The same pattern can be employed on longer method chains, but of course each step obfuscates the root cause of the issue; which call returned nil? If you want to respond intelligently, or report a useful actionable message to the user, We found a useful pattern to deal with this using switch. 

//Break out my chained calls, not worrying about optionals on the way
let myFuncResult = myFunc()
let anotherValue = myFuncResult?.anotherValue
let serverResponse = anotherValue?.serverResponse

//Deal with any failure in the chain
switch (myFuncResult,anotherValue,serverResponse){
    case (nil,_,_):
        println("Couldn't get my object")
    case (nil,nil,_):
        println("No value available")
    case (nil,nil,nil):
        println("Couldn't get response string from response tuple")
        println("Server responded \(serverResponse!)")

Of course this is a trivial example that leaves more boiler plate than code, but I'm sure you can see the strategy here. Stop at each point in the chain where nil would be indicative of a actionable or communicable state, and then at the point where you are either done or in trouble have a single chunk of code that will either move forward with a usable result or respond to a problem.

The key thing here is that the application logic is left unadulterated by risk from nil, but the error handling is able to use information about the chain. 

Otherwise Swift was a pleasure to use. We didn't start until close to the GM, and by that time Swift churn had calmed down enough to mean we had little if anything to do in each subsequent release. The language feels ready for prime time, with perhaps one plank in its eye.

The tools

I'm not going to spend too long here, if you you've XCode with Swift you already know what I'm going to say


It doesn't get really annoying until that has been flickering up a boing-ing message so much that the main thread is blocked. By the time XCode 6.1.1 had rolled around almost everything else that felt it was getting in the way had been fixed, but this really breaks your flow as you work. So work still to be done editing code... what comes after editing... oh yes compilation

Whilst the situation improved during the various beta's, there were (and are) two major bugs that caused me to change the structure of our code (both around protocols and class/static variables with generics). I'm sure they will be solved, but these issues need to be at the top of Apple's list. 

So you've edited (boing boing boing boing boing, beach ball, back), compiled (1 error, segfault in the compiler, refactor to carry on), which just leaves debugging... To be fair to Swift the aggressive avoidance of forced unwrapping meant that we only needed the debugger for functional problems rather than crashes. However, all to often the debugger is unable to tell me what is in self, let alone things that might live a little further out of scope. One can work around this (although I can't add po's to the breakpoints as they deliver the same result) with println's and similar techniques, but it's frustrating and difficult at times. 

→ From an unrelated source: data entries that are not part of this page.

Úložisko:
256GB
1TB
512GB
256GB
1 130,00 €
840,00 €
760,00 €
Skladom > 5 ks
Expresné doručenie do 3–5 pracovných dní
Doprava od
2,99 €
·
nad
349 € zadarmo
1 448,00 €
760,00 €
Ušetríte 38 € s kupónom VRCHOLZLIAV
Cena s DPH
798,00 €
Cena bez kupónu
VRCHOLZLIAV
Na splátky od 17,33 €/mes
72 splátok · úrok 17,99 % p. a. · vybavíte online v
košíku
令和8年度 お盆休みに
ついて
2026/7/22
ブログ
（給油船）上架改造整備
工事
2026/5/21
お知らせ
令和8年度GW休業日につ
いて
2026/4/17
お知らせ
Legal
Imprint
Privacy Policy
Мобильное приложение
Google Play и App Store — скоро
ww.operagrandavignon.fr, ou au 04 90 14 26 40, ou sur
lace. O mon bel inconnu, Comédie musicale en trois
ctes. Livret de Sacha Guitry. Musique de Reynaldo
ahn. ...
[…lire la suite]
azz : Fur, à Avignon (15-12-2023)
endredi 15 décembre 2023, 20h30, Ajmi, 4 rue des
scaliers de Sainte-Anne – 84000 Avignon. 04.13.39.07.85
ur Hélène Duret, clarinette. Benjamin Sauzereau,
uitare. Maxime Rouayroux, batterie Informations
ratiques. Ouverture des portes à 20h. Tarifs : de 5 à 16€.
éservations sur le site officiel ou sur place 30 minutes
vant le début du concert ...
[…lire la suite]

So you know, apart from editing, compiling and debugging the tools are in great shape. I'm not an idiot, and I am deeply impressed that Chris and the rest of the Apple team have come this far in such a short space of time since beta 1, but there is still a way to go and to ignore that would be fool-hardy. 

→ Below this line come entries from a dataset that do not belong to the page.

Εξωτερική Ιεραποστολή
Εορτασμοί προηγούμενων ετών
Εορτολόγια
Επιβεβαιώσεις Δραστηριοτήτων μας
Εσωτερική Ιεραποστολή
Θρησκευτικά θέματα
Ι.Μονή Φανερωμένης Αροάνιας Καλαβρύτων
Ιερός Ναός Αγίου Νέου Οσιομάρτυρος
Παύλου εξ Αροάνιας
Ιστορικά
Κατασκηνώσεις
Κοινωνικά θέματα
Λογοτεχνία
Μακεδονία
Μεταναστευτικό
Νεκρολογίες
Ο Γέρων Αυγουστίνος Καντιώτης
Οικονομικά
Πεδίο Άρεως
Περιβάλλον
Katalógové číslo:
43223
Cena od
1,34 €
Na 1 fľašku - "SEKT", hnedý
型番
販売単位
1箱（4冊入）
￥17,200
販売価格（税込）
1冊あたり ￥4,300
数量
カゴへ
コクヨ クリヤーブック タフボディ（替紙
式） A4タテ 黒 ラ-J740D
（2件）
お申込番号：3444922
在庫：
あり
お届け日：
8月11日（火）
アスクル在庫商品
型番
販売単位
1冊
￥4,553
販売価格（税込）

Overall, it was a pleasure. Of course I've need to work in other languages during the period, and Swift has managed to make all of them (strangely with the exception of JavaScript) feel heavy and cluttered (especially Java). The tooling issues are an annoyance, and they have cost me hours of time. However, overall my feeling is that it has taken me less time, not more, to develop the app, and that it is more stable as a result. I have been able to focus on the functionality, when I have had to spend time on other projects it has been easier to settle back in to Yearn, Swift leaves your logic exposed and readable.